4.      Apakah uraian masalah dipaparkan secara khusus sehingga telah dapat memenuhi criteria “inklusi-ekslusi” ataukah masih demikian umumnya sehingga criteria itu tidak terpenuhi?
5.      Apakah kata “hipotesis kerja” dinyatakan secara eksplisit berkaitan dengan masalah penelitian? Ataukah hanya dinyatakan secara implicit?
6.      Apakah secara tegas pembatasan studi dinyatakan dengan istilah ”fokus” secara eksplist atau tidak, dan apakah fokus itu merupakan masalah?

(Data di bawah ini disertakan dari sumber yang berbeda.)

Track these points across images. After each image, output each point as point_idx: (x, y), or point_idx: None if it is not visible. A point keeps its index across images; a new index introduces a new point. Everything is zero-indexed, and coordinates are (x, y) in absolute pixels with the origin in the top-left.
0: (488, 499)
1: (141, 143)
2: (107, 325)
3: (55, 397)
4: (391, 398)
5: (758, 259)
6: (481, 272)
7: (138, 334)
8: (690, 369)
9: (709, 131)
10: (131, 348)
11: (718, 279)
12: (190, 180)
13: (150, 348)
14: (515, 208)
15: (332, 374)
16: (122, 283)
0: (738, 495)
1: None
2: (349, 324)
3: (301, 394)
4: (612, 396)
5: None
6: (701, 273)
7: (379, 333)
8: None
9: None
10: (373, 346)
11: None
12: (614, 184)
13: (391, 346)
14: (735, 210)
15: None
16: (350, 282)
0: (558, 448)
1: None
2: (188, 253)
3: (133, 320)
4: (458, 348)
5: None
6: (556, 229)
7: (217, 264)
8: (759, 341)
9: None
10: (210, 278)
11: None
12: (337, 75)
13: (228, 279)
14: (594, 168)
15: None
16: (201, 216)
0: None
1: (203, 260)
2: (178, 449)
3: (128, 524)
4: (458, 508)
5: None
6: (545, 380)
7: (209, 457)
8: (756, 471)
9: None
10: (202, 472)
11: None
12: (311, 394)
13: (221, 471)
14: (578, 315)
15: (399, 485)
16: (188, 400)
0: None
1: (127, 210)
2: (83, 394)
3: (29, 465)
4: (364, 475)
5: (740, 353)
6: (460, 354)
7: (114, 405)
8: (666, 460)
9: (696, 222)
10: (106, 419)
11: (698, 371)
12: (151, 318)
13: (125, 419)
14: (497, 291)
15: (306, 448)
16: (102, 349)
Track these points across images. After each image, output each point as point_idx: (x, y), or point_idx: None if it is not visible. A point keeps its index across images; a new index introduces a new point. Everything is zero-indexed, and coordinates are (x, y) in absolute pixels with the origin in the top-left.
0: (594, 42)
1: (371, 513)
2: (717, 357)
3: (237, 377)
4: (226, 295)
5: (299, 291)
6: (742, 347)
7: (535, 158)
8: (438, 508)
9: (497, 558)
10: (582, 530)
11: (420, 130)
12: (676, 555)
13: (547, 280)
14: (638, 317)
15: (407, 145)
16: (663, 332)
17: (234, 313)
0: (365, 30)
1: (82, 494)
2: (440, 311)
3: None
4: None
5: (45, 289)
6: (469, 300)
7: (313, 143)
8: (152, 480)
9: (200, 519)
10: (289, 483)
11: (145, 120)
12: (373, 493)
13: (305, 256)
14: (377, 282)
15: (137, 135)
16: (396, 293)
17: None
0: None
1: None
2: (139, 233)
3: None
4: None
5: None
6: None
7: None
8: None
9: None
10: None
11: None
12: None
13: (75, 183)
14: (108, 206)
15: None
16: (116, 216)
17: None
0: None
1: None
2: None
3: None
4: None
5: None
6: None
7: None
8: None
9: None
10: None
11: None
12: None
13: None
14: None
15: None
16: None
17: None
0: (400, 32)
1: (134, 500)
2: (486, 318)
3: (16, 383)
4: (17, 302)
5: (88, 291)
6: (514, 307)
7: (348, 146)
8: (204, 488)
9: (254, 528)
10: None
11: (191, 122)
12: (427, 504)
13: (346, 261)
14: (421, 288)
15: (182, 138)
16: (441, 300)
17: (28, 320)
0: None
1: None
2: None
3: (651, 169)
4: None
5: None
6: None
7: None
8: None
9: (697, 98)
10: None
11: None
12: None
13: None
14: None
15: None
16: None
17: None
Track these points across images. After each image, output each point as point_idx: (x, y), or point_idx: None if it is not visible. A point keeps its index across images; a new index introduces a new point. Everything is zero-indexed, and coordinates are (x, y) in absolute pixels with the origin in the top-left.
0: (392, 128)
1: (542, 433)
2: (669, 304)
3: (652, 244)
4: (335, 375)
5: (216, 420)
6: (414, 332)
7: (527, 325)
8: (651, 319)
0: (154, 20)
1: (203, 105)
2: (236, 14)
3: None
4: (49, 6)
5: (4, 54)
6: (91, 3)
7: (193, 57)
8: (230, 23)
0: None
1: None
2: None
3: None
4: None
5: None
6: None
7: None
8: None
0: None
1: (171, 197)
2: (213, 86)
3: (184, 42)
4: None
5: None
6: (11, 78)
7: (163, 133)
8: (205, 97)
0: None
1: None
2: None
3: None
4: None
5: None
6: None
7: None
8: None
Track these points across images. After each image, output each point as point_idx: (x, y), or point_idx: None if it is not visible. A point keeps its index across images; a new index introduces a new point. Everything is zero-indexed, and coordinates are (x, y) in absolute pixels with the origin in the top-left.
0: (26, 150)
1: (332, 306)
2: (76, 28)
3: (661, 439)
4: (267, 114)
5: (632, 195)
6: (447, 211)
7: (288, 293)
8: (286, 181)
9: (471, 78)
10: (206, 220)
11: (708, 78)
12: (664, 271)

2.2.8   Prinsip-Prinsip Perumusan Masalah
1.      Prinsip Yang Berkaitan Dengan Teori Dari Dasar
Peneliti hendaknya senantiasa menyadari bahwa perumusan masalah dalam penelitiannya didasarkan atas upaya menemukan teori dari-dasar sebagai acuan utama. Dengan hal itu berarti bahwa masalah sebenarnya terletak dan berada di tengah-tengah kenyataan, atau faktam atau fenomena.
2.      Prinsip Yang Berkaitan Dengan Maksud Perumusan Masalah
Pada dasarnya inti hakikat penelitian kualitatif terletak pada upaya penemuan dan penyusunan teori baru.
3.      Prinsip Hubungan Faktor
Fakus atau masalah merupakan rumusan yang terdiri atas dua atau lebih faktor yang menghasilkan kebingungan. Faktor-faktor itu dapat berupa konsep, peristiwa, pengalaman, atau fenomena. Definisi tersebut mengarah pada tiga aturan tertentu yang perlu dipertimbangkan oleh peneliti pada waktu merumuskan maslah, yaitu :
A.    Adanya dua atau lebih factor
B.     Faktor-faktor itu dihubungkan dalam suatu hubungan yang logis atau bermakna, dan
C.     Hasil pekerjaan menghubungkan tadi berupa suatu keadaan yang membingungkan, suatu keadaan berupa tanda tanya, yang memerlukan pemecahan atau untuk menjawab.
4.      Fokus Sebagai Wahana Untuk Membatasi Studi
Penelitian kualitatif bersifat terbuka, artinya tidak mengharuskan peneliti menganut suatu orientasi teori tertentu. Dalam penelitian kualiatatif, pilihan subjektif peneliti dihormati dan dihargai. Pilihan itu bisa didasarkan pada paradigma ilmiah atau alamiah.
5.      Prinsip Yang Berkaitan Dengan Kriteria Inklusi-Ekslusi
Perumusan masalah yang baik adalah yang dilakukan sebelum terjun kelapangan dan yang mungkin disempurnakan pada awal ia terjun kelapangan akan membatasi peneliti guna memilih data mana yang relevan dan mana pula yang tidak.
6.      Prinsip Berkaitan Dengan Bentuk dan Cara Perumusan Masalah
Ada tiga bentuk perumusan masalah, yaitu :
A.    Secara diskusi, yakni yang disajikan secara diskriptif tanpa pertanyaan-pertanyaan peneliti.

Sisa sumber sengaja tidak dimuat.